§ **Activity**
Lines of the records that hold the word "information" are to be counted; give the number and nothing more.

§ **Stored data entries**
=== Section Start ===
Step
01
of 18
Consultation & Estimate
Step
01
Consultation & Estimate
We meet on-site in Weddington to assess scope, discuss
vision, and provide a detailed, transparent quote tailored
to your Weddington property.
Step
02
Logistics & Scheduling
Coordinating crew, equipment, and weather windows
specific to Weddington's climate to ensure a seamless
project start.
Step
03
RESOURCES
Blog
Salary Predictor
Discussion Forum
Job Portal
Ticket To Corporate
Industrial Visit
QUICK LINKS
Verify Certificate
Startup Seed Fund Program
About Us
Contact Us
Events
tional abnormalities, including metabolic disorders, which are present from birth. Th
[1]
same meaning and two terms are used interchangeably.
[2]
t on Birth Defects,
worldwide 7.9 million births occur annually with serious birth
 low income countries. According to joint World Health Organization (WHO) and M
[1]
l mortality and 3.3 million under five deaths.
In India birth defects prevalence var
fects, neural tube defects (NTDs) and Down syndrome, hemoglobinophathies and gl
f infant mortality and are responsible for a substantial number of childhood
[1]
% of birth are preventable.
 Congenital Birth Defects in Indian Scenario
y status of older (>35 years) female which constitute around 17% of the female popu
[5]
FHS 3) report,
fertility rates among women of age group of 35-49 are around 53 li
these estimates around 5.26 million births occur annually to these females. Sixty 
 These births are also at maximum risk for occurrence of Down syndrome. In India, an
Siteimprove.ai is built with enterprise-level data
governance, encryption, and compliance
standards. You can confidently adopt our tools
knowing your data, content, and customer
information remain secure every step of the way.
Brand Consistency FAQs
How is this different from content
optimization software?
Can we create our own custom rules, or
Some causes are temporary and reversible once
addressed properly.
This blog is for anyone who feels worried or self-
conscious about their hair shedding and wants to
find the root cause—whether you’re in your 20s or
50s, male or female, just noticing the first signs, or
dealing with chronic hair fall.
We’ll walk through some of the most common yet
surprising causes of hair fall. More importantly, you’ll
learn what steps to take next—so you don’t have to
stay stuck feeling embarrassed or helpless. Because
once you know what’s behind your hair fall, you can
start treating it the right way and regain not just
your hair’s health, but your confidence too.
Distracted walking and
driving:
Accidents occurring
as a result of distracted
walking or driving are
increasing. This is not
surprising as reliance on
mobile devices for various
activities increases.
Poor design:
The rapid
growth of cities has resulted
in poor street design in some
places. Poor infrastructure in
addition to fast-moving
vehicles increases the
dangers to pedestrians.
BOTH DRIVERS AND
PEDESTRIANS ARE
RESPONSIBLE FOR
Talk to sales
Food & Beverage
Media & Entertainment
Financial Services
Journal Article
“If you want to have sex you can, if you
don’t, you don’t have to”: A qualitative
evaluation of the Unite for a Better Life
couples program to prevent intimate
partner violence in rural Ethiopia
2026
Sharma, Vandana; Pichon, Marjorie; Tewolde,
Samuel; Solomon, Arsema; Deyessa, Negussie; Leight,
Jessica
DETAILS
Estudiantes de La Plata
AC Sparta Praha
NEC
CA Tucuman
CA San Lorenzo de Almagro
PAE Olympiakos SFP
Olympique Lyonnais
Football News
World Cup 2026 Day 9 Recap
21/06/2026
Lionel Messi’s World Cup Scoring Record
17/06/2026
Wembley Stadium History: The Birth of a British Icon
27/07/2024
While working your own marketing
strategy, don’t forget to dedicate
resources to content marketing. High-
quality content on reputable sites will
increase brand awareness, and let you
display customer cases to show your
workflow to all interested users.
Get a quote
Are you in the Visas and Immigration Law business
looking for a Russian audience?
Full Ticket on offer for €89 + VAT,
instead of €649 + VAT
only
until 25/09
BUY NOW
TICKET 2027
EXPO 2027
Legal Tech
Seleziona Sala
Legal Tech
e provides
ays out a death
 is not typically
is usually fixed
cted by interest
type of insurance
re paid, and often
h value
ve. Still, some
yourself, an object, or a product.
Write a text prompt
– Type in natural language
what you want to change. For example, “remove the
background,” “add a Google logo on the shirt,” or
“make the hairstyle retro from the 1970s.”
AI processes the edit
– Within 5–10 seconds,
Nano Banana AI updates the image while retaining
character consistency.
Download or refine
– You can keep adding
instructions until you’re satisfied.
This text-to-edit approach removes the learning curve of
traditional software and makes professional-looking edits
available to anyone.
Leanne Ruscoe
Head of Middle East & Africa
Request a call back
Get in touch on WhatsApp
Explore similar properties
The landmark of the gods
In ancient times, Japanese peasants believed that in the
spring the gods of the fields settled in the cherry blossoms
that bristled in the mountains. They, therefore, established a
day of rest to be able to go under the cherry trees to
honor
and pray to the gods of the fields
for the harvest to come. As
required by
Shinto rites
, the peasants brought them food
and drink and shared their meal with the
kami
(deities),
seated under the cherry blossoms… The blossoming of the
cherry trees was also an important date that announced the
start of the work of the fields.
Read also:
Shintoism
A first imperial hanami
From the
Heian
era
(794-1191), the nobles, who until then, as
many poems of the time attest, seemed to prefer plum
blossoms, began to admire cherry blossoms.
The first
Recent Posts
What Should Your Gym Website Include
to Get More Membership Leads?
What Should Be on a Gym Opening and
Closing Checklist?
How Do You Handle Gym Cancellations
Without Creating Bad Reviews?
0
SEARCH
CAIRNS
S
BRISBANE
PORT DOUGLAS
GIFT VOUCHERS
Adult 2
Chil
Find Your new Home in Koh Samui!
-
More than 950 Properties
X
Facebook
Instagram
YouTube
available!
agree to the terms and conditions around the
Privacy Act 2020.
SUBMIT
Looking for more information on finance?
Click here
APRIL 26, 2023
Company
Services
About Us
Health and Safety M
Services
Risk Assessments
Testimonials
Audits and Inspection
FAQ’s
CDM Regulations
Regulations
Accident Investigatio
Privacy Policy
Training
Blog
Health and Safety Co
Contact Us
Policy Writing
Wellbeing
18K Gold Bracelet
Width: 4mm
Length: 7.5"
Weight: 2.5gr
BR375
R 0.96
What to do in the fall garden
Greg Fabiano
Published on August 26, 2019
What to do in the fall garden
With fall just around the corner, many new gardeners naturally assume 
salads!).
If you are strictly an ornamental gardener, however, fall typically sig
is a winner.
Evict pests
=== Section End ===
§ **Solved exercise**
2